For long-horizon retirement investors, AdaptHealth Corp.
(AHCO) is the stronger choice — it scores higher on the combination of lower volatility, dividend reliability, and long-term compounding (low volatility (β 0. 83)). Herc Holdings Inc. (HRI) carries a higher beta of 2. 02 — meaning larger drawdowns in market downturns, which matters significantly when you cannot wait years for a recovery. Both have compounded well over 10 years (AHCO: +20. 9%, HRI: +445. 9%), confirming both are viable long-term holds — but the lower-volatility option typically results in less emotional selling during corrections. Retirement portfolios generally favour predictability over maximum returns. Consult a financial advisor before making allocation decisions.
10What are the main differences between HRI and AHCO?

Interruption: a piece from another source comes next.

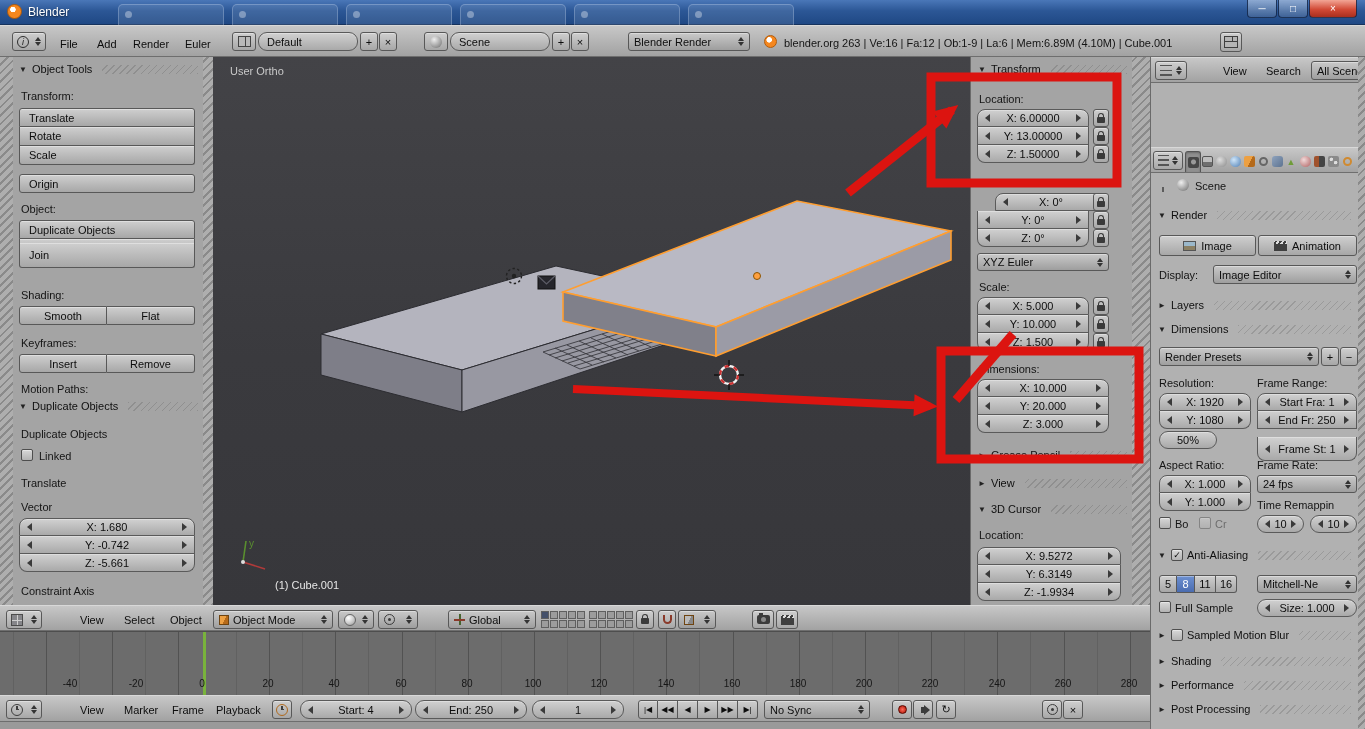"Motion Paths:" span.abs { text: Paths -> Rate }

These companies operate in different sectors (HRI (Industrials) and AHCO (Healthcare)), which means they face different economic cycles, regulatory environments, and macro sensitivities — making direct comparison nuanced.
In terms of investment character: HRI is a small-cap high-growth stock; AHCO is a small-cap quality compounder stock. HRI pays a dividend while AHCO does not, making them suitable for different income and tax situations. These fundamental differences mean investors should not choose between them on a single metric — the "better stock" depends entirely on which of these characteristics aligns with your investment strategy.